Revelstoke property tax talks start at 5% residential, commercial increase

City of Revelstoke staff is requesting a 5% increase in commercial and residential taxes for 2019, but there are a series of additional requests that would bring the total 11%. The final 2019 tax rates will be determined during budget meetings in the coming months.

Revelstoke City Hall on Mackenzie Avenue. Photo: Revelstoke Mountaineer file photo

City of Revelstoke staff has put forward a draft budget that would increase residential and commercial rates by 5%; however, those rates will change as council debates the proposed financial plan in the coming months. In addition to the core budget requests, the plan includes a list of requests for new staff and other items that totals an additional 6%, for a total of an 11% increase.

11%!? Before you draw your cutlass from its scabbard and light your hair on fire, remember that the draft budget is just that: an early draft. The final percentages will be worked out in the coming months through a number of city budget meetings. The city hopes to have a draft ready to present to the public by the end of February, and is targeting May 14 for the final adoption of the new financial plan.

City of Revelstoke history of tax increases, and the proposed 5% baseline increase for 2019. Image: City of Revelstoke budget document

Over the past 10 years, residential tax increases have averaged 3.9% for residential and 2.4% for commercial.

In December of 2018, city council approved 10% increases to both the water and sewer user rates, which are calculated separately from property taxes.

What’s new?

The draft budget includes a list of new asks by city staff that, if they were all approved, would mean an additional 6% in taxation, or a total of an 11% increase. The list includes several new staff positions:

-The city’s administration department is requesting a new “Communications & Engagement Officer,” at a cost of $101,250 annually.

-The city’s development department is asking for a new “Manager of Development Services” at a cost of $121,500 annually, and a new “Plan Checker” at a cost of $73,000 per year.

-The RCMP is asking for two new staff members, including a new sergeant position, and an new constable. Together, the cost would be about $251,000 annually. The police are also asking for a number of increases to victim services staffing, totaling about $56,000 annually.

-The city’s parks department has requested $50,000 annually to provide financial assistance to the Revelstoke Golf Club.

Major projects

More than any other document, the city’s budget places emphasis on immediate goals. There are many projects planned. Here are some of the highlights:

Development Services department

-The city is planning to undertake an Official Community Plan review and update in 2019, targeting completion in 2020.

-The zoning bylaw review is scheduled for 2019.

-The city is planning to amend its zoning bylaw as it relates to its short-term rental policy, scheduled for a completion in 2020.

-The city is continuing on the development of an affordable housing plan, which started in 2018, now with a target completion date of 2020.

------------------------------------

Carry on the article about Revelstoke's 2019 draft budget and proposed property tax increases, beginning after its final sentence.

**RECORDS**

------------------------------------

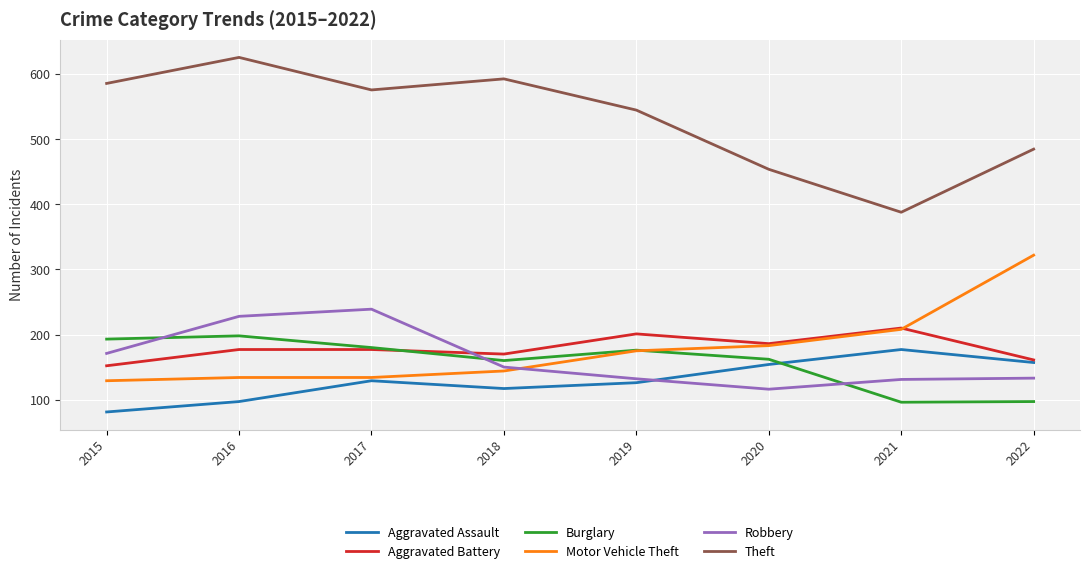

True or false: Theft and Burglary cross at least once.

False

------------------------------------

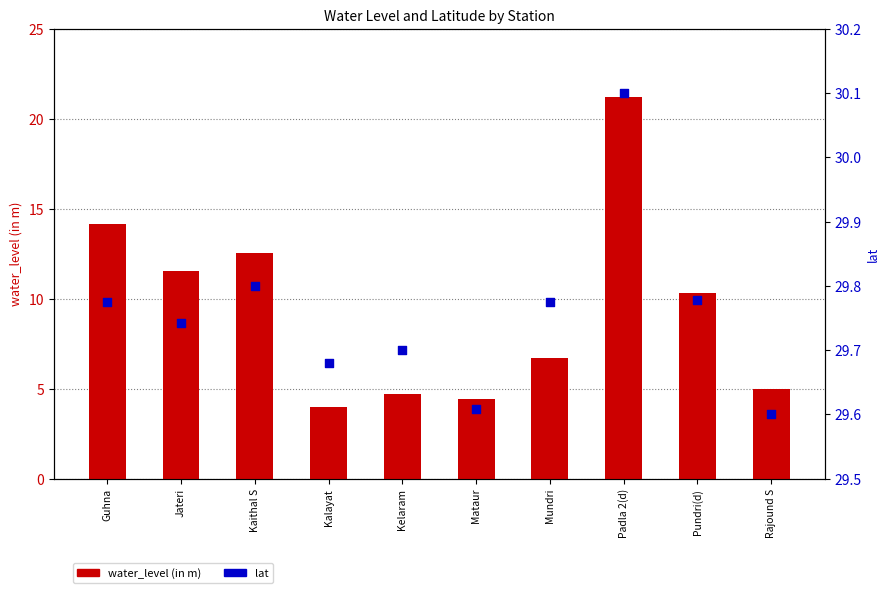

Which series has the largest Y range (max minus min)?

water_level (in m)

------------------------------------

**EXERCISE RESPONSE**
Community Economic Development department

-Among several ongoing initiatives, the department is planning a wayfinding sign project

Parks department

-The Revelstoke Forum repair or replacement project is a major area of work for the department. Here, the draft budget proposes a comparative costs study on “future expenditures” on the repair or replace options; it’s unclear if that will proceed given the city’s recent application for a grant to replace the roof at the current rink.

-Landscaping work at the new skatepark is planned for the spring.

-Spash park construction is slated for the fall of 2019.

Capital projects

The city is eyeing a series of capital projects over the next five years. Here is a list of a few notable items:

-The city plans to complete the City Hall exterior renovation project in 2019. $835,000 is budgeted for the project.

-The Official Community Plan update is expected to cost $317,000.

-A total of $695,000 is budgeted for a new washroom building and reception building at Williamson’s Lake, although those plans are spread from 2019 to 2021.

-Stormwater upgrades total $2,630,000 between 2020–2023.

-A total of $7,224,000 is earmarked for new paving and patching of existing roads, spread out between 2019–2023.

-$260,000 is earmarked to upgrade the elevator at the Revelstoke Courthouse in 2019.

-The city is hoping to spend $13,637,000 on an upgrade to the sewage treatment plant in 2020, but that is contingent on almost $10 million in grant funding. The city applied for the grant in mid-2018, but hasn’t received word yet. It is one of several sewage upgrades planned, for a total of $15.5 million between now and 2023.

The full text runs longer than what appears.